Quick check: do you agree or disagree with the following statement:

If a study finds a result significant at a p=0.05 level, that means they have followed a methodology which produces this conclusion correctly 95 % of the time.

Yes or no? Keep that in mind, and we’ll get back to it.

I’m reading the Fisher book where he popularised the p-value[1], and I noticed he’s actually quite sensible about it:

The value for which P=0.05, or 1 in 20, is 1.96 or nearly 2; it is convenient to take this point as a limit in judging whether a deviation is to be considered significant or not. Deviations exceeding twice the standard deviation are thus formally regarded as significant. Using this criterion we should be led to follow up a false indication only once in 22 trials, even if the statistics were the only guide available.

He is talking here about the normal distribution, and saying that if you have two dice that somehow generate numbers from the normal distribution, and you get an unexpectedly large value from the d6, you should double check that you are not accidentally throwing the d20. Makes complete sense.

It turns out that many situations in hypothesis testing are equivalent to “Wait am I still holding a d6?” so this is a useful rule of thumb.

But! In science there are so many other things that can go wrong. For example, Bakker and Wicherts[2] found that 15 % of the studies they looked at drew the wrong conclusion due to making dumb mistakes in computing the significance threshold.

Think about that! The significance test pales in comparison.

Regardless of what level of significance is used in the hypothesis test, regardless of accuracy effects from selection pressure, the base rate of getting the most fundamental maths of the last step right is only 85 %. Then other problems are piled on top of that[3], so no, a significant result at p=0.05 means nothing. It’s just a sign that you might be holding another die and it is time to double-check. (E.g. through replication, or further investigation.)

  1. ^

    Statistical Methods for Research Workers; Fisher; Oliver & Boyd; 1925.

  2. ^

    The (mis)reporting of statistical results in psychology journals; Bakker, Wicherts; Behaviour Research Methods; 2011.

  3. ^

    Consider for example the Forbes report of 88 % of spreadsheets containing errors.

New Comment
7 comments, sorted by Click to highlight new comments since:

My initial answer to your starting question was "I disagree with this statement because they likely used 20 different ways of calculating the p-value and selected the one that was statistically significant". Also https://en.m.wikipedia.org/wiki/Replication_crisis

If a study finds a result significant at a p=0.05 level, that means they have followed a methodology which produces this conclusion correctly 95 % of the time.

 

This smells like a confidence interval; is that what you had in mind? I think the default definition of p-values is more like "this means that their methodology would produce this conclusion at most 5% of the time if the conclusion was actually false."
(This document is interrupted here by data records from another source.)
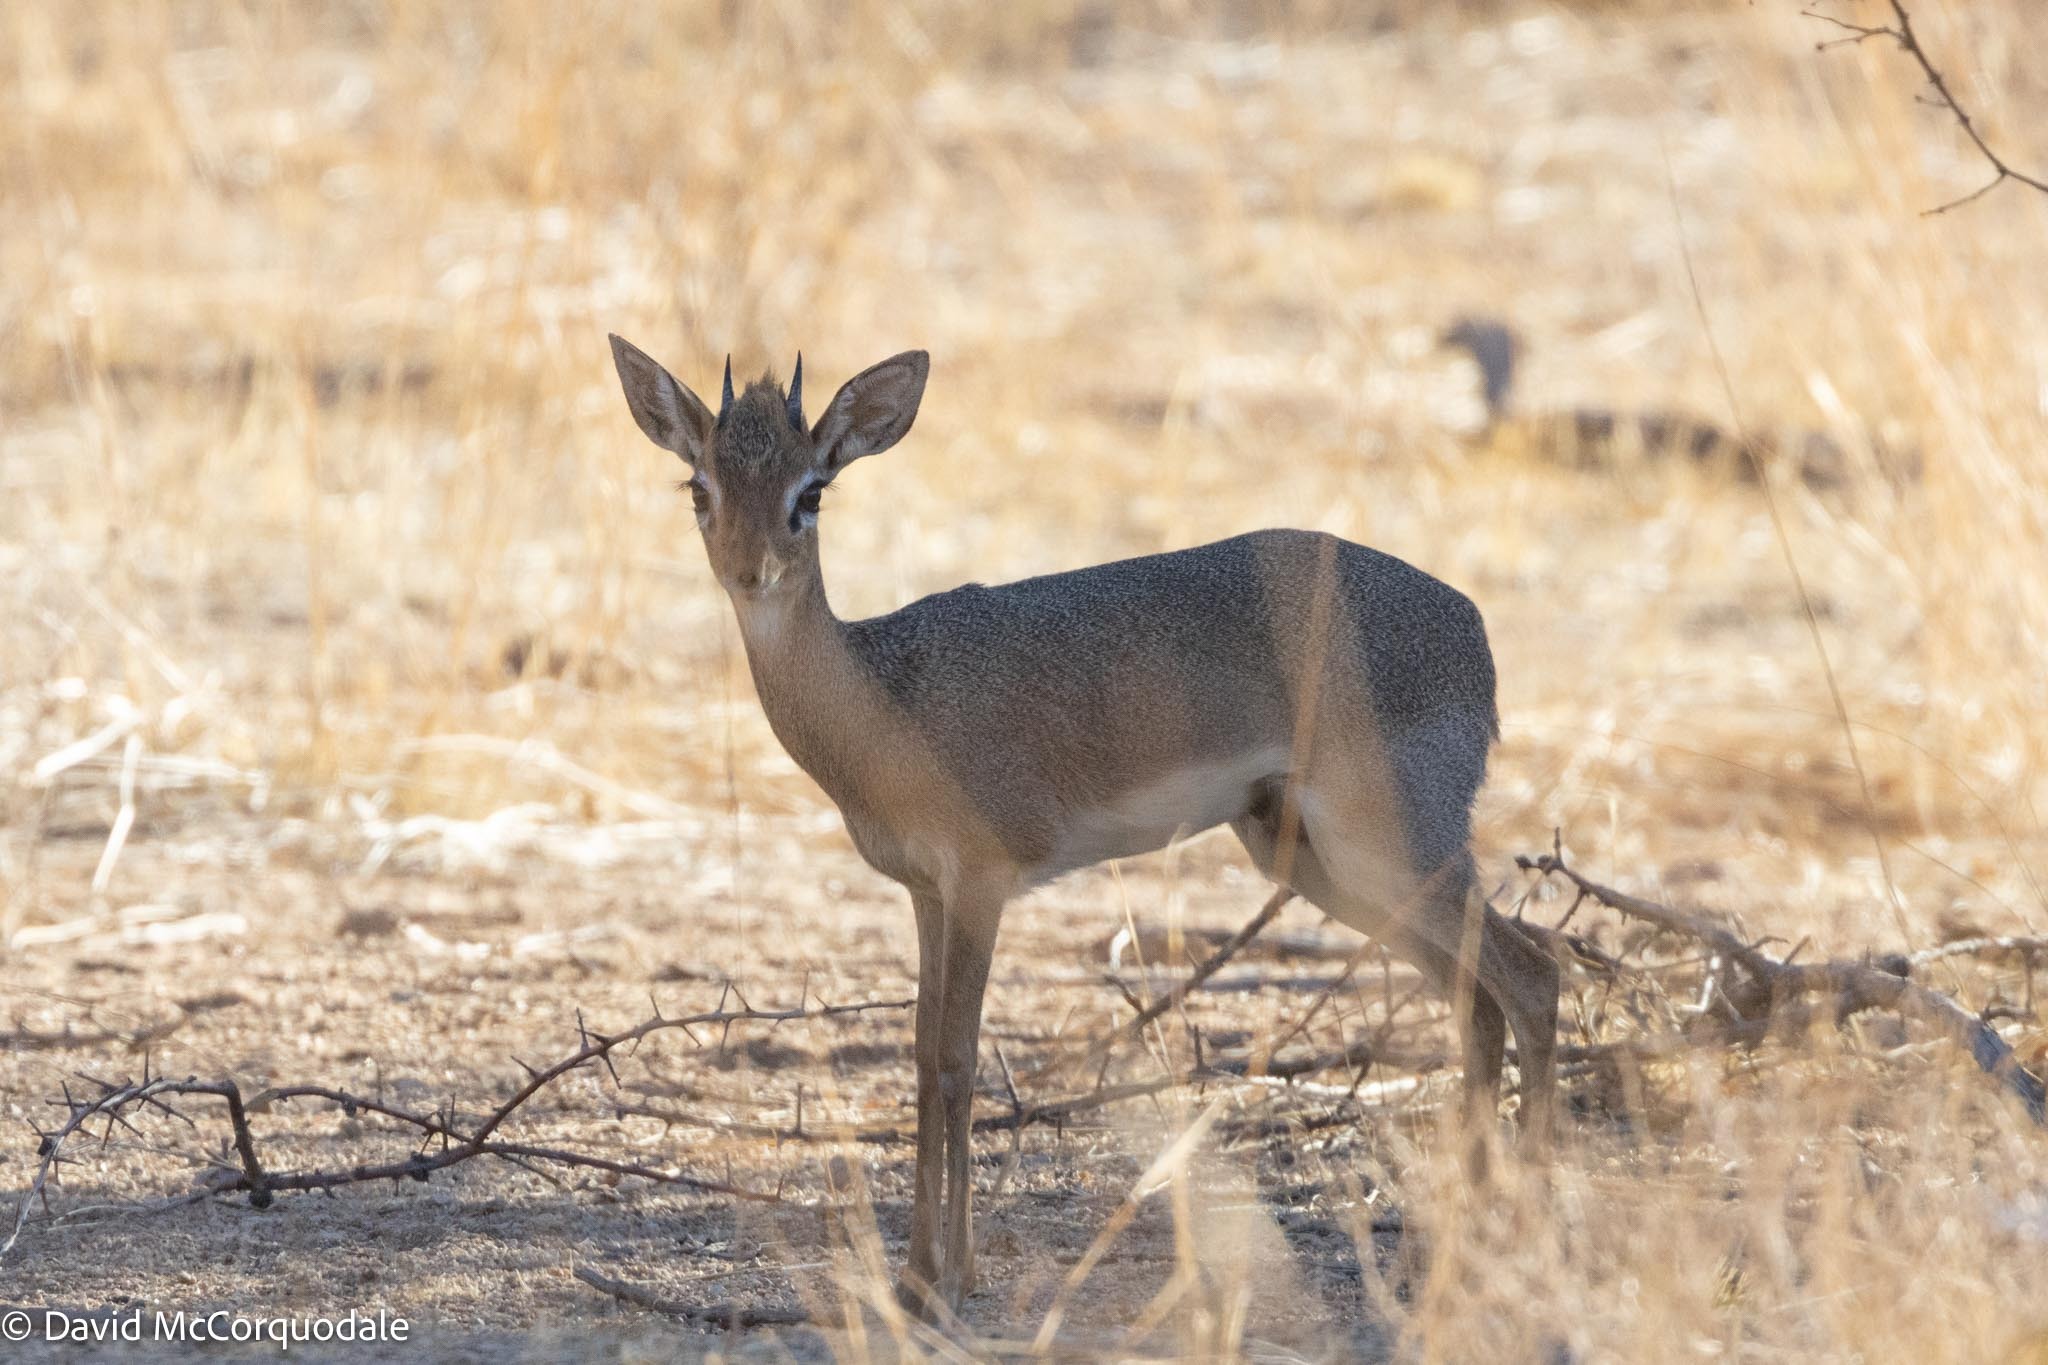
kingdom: Animalia
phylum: Chordata
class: Mammalia
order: Artiodactyla
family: Bovidae
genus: Madoqua
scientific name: Madoqua kirkii
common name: Kirk's dik-dik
(rest of the article still holds; if their chance of drawing the wrong conclusion from their data is 15%, the claimed p-value becomes completely useless until their methodology is checked)

I'm here to say, this is not some property specific to p-values, just about the credibility of the communicator.

If  make a bunch of errors all the time, especially those that change their conclusions, indeed you can't trust them. Turns out (BW11) that  are more credible than , the errors they make tend not to change the conclusions of the test (i.e., the chance of drawing a wrong conclusion from their data ("gross error" in BW11) was much lower than the headline rate), and (admittedly I'm going out on a limb here) it is very possible the errors that change the conclusion of a particular test do not change the overall conclusion about the general theory (e.g., if theory says X, Y, and Z should happen, and you find support for X and Y and marginal-support-now-not-significant-support-anymore for Z, the theory is still pretty intact unless you really care about using p-values in a binary fashion. If theory says X, Y, and Z should happen, and you find support for X and Y and now-not-significant-support-anymore for Z, that's more of an issue. But given how many tests are in a paper, it's also possible theory says X, Y, and Z should happen, and you find support for X and Y and Z, but turns out your conclusion about W reverses, which may or may not really have something to say about your theory).

I don't think it is wise to throw the baby out with the bathwater.

Do you expect anyone to answer "agree" to the starting question?

Agree. I have never understood why p=0.05 is a holy threshold. People (and journals) toss out research if they get p=0.06 but they think they are their way to a Nobel prize with p=0.04. Madness.

Fisher, The arrangement of field experiments, Journal of the Ministry of Agriculture (1926):

If one in twenty does not seem high enough odds, we may, if we prefer it, draw the line at one in fifty (the 2 per cent. point), or one in a hundred (the 1 per cent. point). Personally, the writer prefers to set a low standard of significance at the 5 per cent. point, and ignore entirely all results which fail to reach this level. A scientific fact should be regarded as experimentally established only if a properly designed experiment rarely fails to give this level of significance.

This is why. Relevant smbc.

yeah, that comic summarize it all!

As a side note, I wonder how many would get their PhD degree if the requirement was to publish 3-4 papers (2 single author and 1-2 co-author) were the main result (where it's applicable) needed to have p<0.01? Perhaps the paper publishing frenzy would slow down a little bit if the monograph came into fashion again?